Wincing, knowing that he was deliberately putting too much pressure on her hand, because it wasn't that hard to restrain her, –she wasn't exactly a body builder, y'know?- she met his eyes. When grey irises met white-blue, the person -the thing- she saw was not her friend. It wasn't even her sort-of-friend. She looked into those eyes and saw something that should not have been there, something not right, and it made her think of wolves and cold and prey and not safe.

Jayda didn't know what it was, but she knew she was on thin, thin ice.

She froze almost instantly, instinctively, not even half-way through completing the reflexive retreat. The cold in his eyes remained, and for several long, painful moments she stayed very, very still. Alarmed, not quite frightened, and acutely aware that something was wrong, she watched him and he watched her, and then gradually, little by little, the cold in his eyes began to seep away. As it did, slowly, deliberately, she relaxed the muscles of her arm, just a little bit at a time, began to unclench her fingers as best she could with their movement so restricted, carefully, cautiously.

And then it was as if nothing had happened.
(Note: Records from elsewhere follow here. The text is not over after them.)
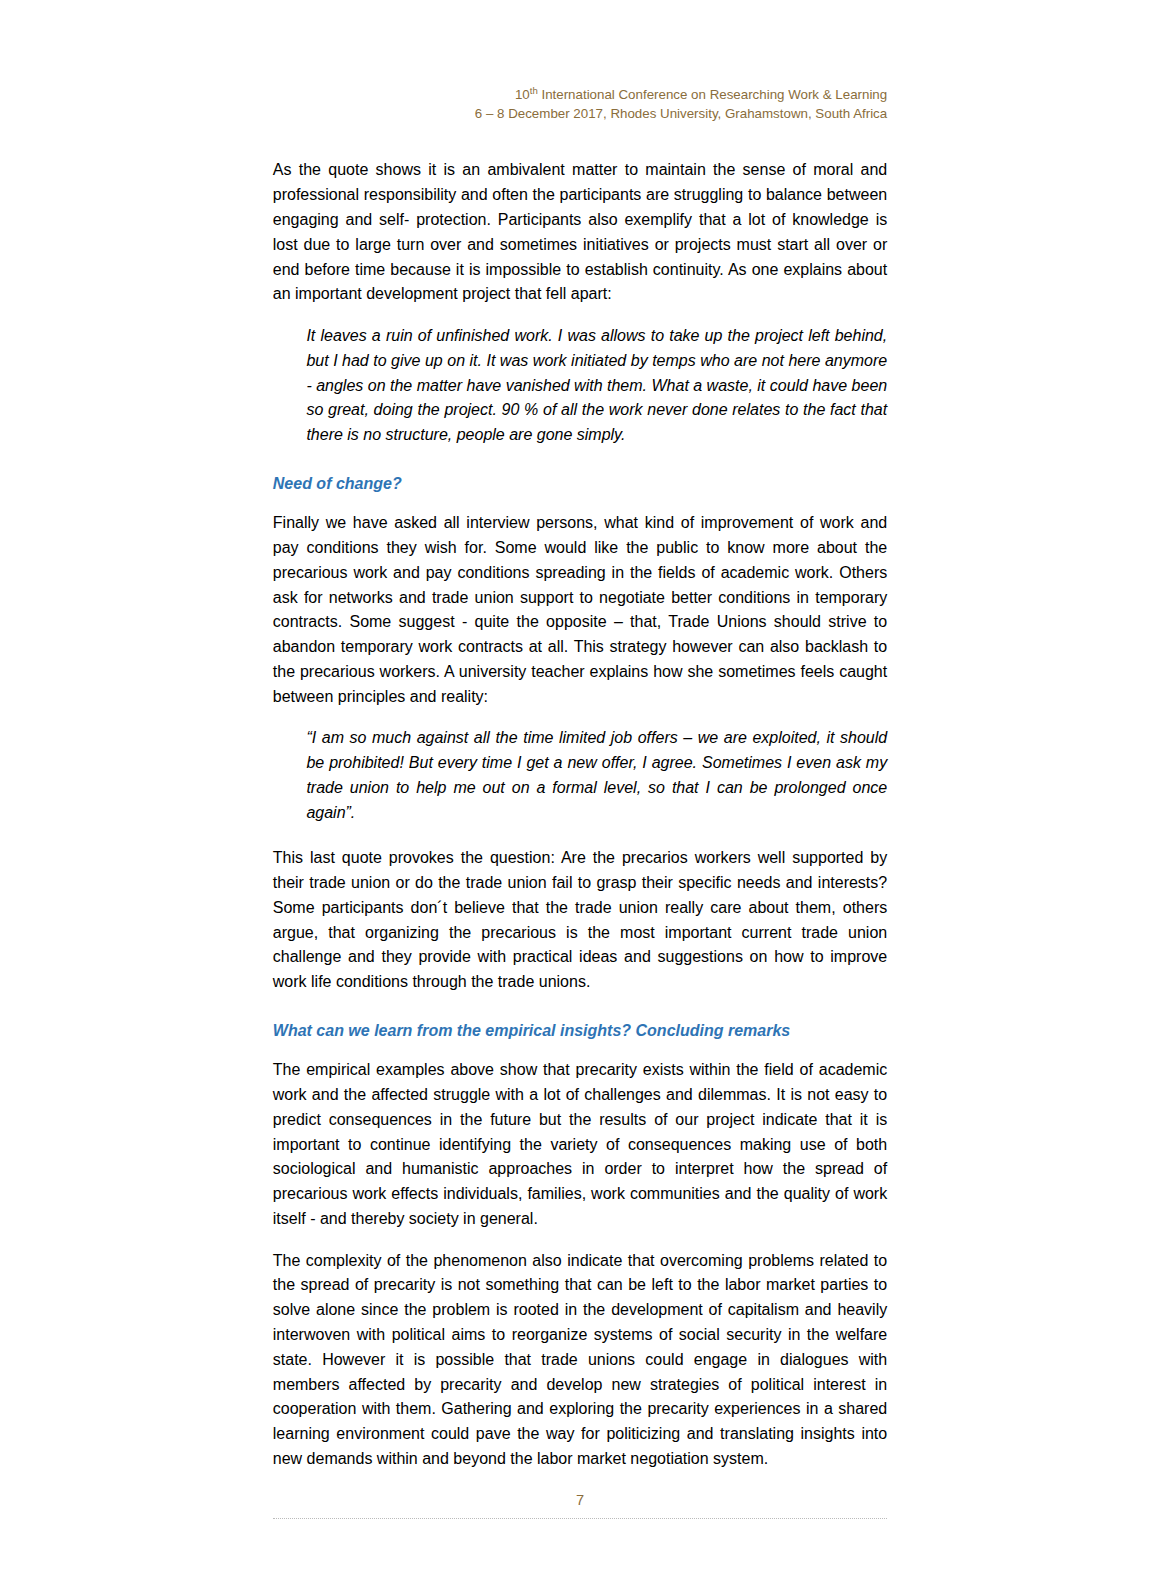10th International Conference on Researching Work & Learning 6 – 8 December 2017, Rhodes University, Grahamstown, South Africa
As the quote shows it is an ambivalent matter to maintain the sense of moral and professional responsibility and often the participants are struggling to balance between engaging and self- protection. Participants also exemplify that a lot of knowledge is lost due to large turn over and sometimes initiatives or projects must start all over or end before time because it is impossible to establish continuity. As one explains about an important development project that fell apart:
It leaves a ruin of unfinished work. I was allows to take up the project left behind, but I had to give up on it. It was work initiated by temps who are not here anymore - angles on the matter have vanished with them. What a waste, it could have been so great, doing the project. 90 % of all the work never done relates to the fact that there is no structure, people are gone simply.
Need of change?
Finally we have asked all interview persons, what kind of improvement of work and pay conditions they wish for. Some would like the public to know more about the precarious work and pay conditions spreading in the fields of academic work. Others ask for networks and trade union support to negotiate better conditions in temporary contracts. Some suggest - quite the opposite – that, Trade Unions should strive to abandon temporary work contracts at all. This strategy however can also backlash to the precarious workers. A university teacher explains how she sometimes feels caught between principles and reality:
“I am so much against all the time limited job offers – we are exploited, it should be prohibited! But every time I get a new offer, I agree. Sometimes I even ask my trade union to help me out on a formal level, so that I can be prolonged once again”.
This last quote provokes the question: Are the precarios workers well supported by their trade union or do the trade union fail to grasp their specific needs and interests? Some participants don´t believe that the trade union really care about them, others argue, that organizing the precarious is the most important current trade union challenge and they provide with practical ideas and suggestions on how to improve work life conditions through the trade unions.
What can we learn from the empirical insights? Concluding remarks
The empirical examples above show that precarity exists within the field of academic work and the affected struggle with a lot of challenges and dilemmas. It is not easy to predict consequences in the future but the results of our project indicate that it is important to continue identifying the variety of consequences making use of both sociological and humanistic approaches in order to interpret how the spread of precarious work effects individuals, families, work communities and the quality of work itself - and thereby society in general.
The complexity of the phenomenon also indicate that overcoming problems related to the spread of precarity is not something that can be left to the labor market parties to solve alone since the problem is rooted in the development of capitalism and heavily interwoven with political aims to reorganize systems of social security in the welfare state. However it is possible that trade unions could engage in dialogues with members affected by precarity and develop new strategies of political interest in cooperation with them. Gathering and exploring the precarity experiences in a shared learning environment could pave the way for politicizing and translating insights into new demands within and beyond the labor market negotiation system.
7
The painful grip was gone, the cold had all but disappeared, and the breath that she hadn't realized she'd been holding eased out of her lungs.

She didn't move again until Yuriy was finished the third and final stitch, waiting until he cut the thread and released her hand. She nodded her thanks, not knowing what to say –not knowing how to say what she thought she should say.

All the while, Jayda questioned herself, uncertain as to whether or not she'd really tried his patience that much, or if he'd just confirmed what she'd always thought; he was as unstable as the rest of his group.

Wordlessly, she stood and returned to cooking, her back to the redheaded man. She could feel eyes boring into the back of her skull, and the little hairs standing on end on the back of her neck had yet to come down.

The others would be back soon.

Jayda wondered if that was a good thing.